Fiji is an open source image processing package based on ImageJ2.

Fiji's main purpose is to provide a distribution of ImageJ2 with many bundled plugins. Fiji features an integrated updating system and aims to provide users with a coherent menu structure, extensive documentation in the form of detailed algorithm descriptions and tutorials, and the ability to avoid the need to install multiple components from different sources.

Fiji is also targeted at developers, through the use of a version control system, an issue tracker, dedicated development channels, and a rapid-prototyping infrastructure in the form of a script editor which supports BeanShell, Jython, JRuby, Clojure, Groovy, JavaScript, and other scripting languages, as well as just-in-time Java development.

==Plugins==
Many plugins exist for ImageJ, that have a wide range of applications, but also a wide range of quality.

Further, some plugins require specific versions of ImageJ, specific versions of third-party libraries, or additional Java components such as the Java compiler or Java 3D.

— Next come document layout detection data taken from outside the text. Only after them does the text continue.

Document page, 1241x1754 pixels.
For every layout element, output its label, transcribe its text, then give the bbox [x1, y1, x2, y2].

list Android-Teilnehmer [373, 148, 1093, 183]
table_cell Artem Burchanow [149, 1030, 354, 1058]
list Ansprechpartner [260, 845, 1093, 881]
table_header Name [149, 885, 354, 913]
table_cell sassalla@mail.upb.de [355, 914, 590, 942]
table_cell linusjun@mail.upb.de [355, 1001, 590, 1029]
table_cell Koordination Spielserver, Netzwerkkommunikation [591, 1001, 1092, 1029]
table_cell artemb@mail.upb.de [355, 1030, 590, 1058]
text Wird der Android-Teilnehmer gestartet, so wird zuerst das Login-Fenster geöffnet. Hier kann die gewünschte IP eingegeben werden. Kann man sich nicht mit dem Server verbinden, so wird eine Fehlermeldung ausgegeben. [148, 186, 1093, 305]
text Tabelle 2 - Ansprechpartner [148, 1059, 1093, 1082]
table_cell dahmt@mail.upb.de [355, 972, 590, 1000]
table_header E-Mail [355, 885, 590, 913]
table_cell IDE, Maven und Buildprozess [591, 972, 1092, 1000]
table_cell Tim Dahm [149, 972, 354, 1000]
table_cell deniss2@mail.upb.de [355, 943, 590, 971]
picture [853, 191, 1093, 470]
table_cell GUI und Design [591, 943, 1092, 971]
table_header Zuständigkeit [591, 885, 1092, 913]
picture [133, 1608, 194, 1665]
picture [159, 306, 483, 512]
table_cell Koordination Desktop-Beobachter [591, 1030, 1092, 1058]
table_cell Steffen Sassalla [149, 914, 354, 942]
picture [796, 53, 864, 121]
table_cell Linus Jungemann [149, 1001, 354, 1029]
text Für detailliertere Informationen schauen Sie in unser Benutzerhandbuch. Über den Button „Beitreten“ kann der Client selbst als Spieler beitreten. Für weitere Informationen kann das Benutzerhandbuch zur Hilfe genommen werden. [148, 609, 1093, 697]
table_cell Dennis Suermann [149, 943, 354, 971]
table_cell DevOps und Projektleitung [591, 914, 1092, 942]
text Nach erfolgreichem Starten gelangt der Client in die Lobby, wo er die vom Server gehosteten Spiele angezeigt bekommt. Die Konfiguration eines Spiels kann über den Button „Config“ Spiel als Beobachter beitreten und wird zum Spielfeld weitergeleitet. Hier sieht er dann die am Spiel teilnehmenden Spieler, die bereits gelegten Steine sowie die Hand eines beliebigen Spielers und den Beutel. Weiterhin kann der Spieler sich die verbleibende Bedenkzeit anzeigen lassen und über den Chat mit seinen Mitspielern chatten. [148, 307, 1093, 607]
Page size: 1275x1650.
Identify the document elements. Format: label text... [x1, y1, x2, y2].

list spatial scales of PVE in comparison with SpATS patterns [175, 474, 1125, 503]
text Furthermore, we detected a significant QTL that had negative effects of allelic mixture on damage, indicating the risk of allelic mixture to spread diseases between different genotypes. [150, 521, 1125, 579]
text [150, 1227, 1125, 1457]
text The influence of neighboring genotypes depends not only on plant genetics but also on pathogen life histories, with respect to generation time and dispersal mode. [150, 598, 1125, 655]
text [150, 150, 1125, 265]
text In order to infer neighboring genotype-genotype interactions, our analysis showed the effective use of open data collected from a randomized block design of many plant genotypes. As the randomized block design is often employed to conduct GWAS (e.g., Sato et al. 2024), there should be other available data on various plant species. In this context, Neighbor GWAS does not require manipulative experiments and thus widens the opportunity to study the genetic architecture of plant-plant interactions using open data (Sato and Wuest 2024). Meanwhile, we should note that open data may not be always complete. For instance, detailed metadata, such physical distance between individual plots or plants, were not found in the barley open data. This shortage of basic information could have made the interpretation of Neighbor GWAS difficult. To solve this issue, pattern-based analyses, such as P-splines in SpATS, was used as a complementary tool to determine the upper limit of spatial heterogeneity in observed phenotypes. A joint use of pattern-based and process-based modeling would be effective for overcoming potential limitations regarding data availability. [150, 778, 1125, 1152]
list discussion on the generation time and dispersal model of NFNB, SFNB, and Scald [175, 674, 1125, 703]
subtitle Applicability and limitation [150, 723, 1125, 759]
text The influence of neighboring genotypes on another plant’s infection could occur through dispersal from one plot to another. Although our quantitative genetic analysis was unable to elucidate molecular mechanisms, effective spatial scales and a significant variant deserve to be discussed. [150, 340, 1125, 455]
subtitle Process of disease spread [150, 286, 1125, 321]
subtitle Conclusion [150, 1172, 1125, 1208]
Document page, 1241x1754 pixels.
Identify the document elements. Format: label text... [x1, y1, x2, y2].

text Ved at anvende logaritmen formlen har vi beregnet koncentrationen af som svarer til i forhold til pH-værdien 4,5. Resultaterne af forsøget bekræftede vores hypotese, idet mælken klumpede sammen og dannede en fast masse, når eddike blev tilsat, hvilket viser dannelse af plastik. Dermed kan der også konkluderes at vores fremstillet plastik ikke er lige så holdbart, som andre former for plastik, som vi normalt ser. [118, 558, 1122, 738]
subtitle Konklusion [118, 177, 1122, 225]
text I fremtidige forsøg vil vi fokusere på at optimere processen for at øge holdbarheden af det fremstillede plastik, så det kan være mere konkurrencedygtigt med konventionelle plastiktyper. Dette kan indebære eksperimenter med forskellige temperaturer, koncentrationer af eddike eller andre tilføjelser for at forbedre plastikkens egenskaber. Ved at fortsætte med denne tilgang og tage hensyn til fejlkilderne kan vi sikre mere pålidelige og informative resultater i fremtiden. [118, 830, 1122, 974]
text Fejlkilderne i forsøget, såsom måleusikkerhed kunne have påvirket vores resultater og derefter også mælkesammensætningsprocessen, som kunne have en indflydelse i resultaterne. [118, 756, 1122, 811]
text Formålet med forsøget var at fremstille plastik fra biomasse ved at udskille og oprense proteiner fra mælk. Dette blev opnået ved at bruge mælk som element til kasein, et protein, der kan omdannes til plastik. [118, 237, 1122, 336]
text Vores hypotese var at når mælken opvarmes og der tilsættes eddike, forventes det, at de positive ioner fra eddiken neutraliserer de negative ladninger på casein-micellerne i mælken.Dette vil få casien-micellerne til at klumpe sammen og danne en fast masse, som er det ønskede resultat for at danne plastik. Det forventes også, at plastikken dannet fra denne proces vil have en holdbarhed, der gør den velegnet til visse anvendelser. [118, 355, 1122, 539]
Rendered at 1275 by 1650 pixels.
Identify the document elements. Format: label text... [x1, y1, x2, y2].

One of Fiji's principal aims is to make the installation of ImageJ, Java, Java 3D, the plugins, and further convenient components, as easy as possible. As a consequence, Fiji enjoys more and more active users.

==Audience==

While Fiji was originally intended for neuroscientists (and continues to be so), it accumulated enough functionality to attract scientists from a variety of fields, such as cell biology, parasitology, genetics, life sciences in general, materials science, etc. As stated on the official website, the primary focus is "life sciences", although Fiji provides many tools helping with scientific image analysis in general.

Fiji is most popular in the life sciences community, where the 3D Viewer helps visualizing data obtained through light microscopy, and for which Fiji provides registration, segmentation, and other advanced image processing algorithms.

The Fiji component TrakEM2 was successfully used and enhanced to analyze neuronal lineages in larval Drosophila brains.

Fiji was prominently featured in a Nature Methods review supplement on visualization.

The lattice fringe spacing of CdSe quantum dots was analyzed using Fiji.

==Development==
Fiji is fully open source. Its sources live in a public Git repository.

Fiji was accepted as an organization into the Google Summer of Code 2009, and completed two projects.

The scripting framework, which supports JavaScript, Jython, JRuby, Clojure, BeanShell, and other languages, is an integral part of the development of Fiji; many developers prototype their plugins in one of the mentioned scripting languages, and gradually turn the prototypes into proper Java code. To this end, as one of the aforementioned Google Summer of Code projects, a script editor was added with syntax highlighting and in-place code execution.

The scripting framework is included in the Fiji releases, so that advanced users can use such scripts in their common workflow.

The development benefits from occasional hackathons, where life scientists with computational background meet and improve their respective plugins of interest.

==Script editor==
The script editor in Fiji supports rapid prototyping of scripts and ImageJ plugins, making Fiji a powerful tool to develop new image processing algorithms and explore new image processing techniques with ImageJ.

==Supported platforms==
Fiji runs on Windows, Linux, and Mac OS X, Intel 32-bit or 64-bit, with limited support for MacOSX/PPC.